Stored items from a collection
####################

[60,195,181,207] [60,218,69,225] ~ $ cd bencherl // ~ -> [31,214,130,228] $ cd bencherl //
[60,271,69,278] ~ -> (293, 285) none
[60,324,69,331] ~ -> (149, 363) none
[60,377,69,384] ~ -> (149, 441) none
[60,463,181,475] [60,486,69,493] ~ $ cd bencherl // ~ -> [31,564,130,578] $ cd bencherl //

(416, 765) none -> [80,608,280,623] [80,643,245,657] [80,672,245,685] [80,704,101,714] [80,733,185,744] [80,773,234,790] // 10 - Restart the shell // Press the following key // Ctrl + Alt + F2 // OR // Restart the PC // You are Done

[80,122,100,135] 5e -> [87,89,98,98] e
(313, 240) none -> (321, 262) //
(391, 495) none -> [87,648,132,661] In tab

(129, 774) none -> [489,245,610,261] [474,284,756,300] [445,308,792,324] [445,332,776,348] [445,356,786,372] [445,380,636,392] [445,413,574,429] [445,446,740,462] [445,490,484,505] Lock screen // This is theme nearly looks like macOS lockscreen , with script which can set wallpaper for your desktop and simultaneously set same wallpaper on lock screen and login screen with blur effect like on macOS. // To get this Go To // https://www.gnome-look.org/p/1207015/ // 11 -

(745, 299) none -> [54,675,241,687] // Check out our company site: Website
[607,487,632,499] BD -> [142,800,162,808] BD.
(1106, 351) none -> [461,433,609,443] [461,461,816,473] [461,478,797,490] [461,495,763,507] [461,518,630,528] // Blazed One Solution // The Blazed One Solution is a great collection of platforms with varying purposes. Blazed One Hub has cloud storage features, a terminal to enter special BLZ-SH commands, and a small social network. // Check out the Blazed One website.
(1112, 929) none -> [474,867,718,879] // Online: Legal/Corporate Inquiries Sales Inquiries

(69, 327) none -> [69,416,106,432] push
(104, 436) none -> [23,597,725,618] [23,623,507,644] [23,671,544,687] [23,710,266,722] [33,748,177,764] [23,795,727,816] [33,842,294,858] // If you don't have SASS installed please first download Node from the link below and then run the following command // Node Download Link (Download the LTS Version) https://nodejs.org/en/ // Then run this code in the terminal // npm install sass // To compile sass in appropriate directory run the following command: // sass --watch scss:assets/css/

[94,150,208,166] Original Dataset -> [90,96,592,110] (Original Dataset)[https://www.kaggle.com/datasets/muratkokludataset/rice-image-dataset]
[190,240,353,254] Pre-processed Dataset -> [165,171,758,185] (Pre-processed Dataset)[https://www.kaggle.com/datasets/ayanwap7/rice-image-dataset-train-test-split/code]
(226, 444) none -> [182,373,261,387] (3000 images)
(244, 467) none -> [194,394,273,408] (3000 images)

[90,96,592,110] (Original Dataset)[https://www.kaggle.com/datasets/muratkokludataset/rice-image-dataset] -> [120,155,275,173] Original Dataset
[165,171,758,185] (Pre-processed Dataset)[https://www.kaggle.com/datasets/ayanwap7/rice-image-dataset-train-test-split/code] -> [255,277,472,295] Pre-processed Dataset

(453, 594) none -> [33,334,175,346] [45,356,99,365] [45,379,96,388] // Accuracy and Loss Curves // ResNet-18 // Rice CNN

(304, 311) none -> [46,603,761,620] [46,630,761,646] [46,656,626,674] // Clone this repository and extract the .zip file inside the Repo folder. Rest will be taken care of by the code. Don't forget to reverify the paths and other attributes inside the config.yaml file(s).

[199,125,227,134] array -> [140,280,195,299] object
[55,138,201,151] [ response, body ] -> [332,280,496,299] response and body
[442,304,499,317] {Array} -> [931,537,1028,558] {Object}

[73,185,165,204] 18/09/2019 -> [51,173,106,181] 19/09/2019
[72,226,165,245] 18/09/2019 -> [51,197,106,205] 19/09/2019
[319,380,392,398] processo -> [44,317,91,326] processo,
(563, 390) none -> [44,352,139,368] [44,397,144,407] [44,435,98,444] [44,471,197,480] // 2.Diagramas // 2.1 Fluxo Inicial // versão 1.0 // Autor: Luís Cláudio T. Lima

####################

▸ Aim of the exercise
Restate word for word the lines of the data above, starting at the line containing "(244, 467) none" and ending at the line containing "[255,277,472,295] Pre-processed Dataset", both included, and nothing more.

▸ Finished task
(244, 467) none -> [194,394,273,408] (3000 images)

[90,96,592,110] (Original Dataset)[https://www.kaggle.com/datasets/muratkokludataset/rice-image-dataset] -> [120,155,275,173] Original Dataset
[165,171,758,185] (Pre-processed Dataset)[https://www.kaggle.com/datasets/ayanwap7/rice-image-dataset-train-test-split/code] -> [255,277,472,295] Pre-processed Dataset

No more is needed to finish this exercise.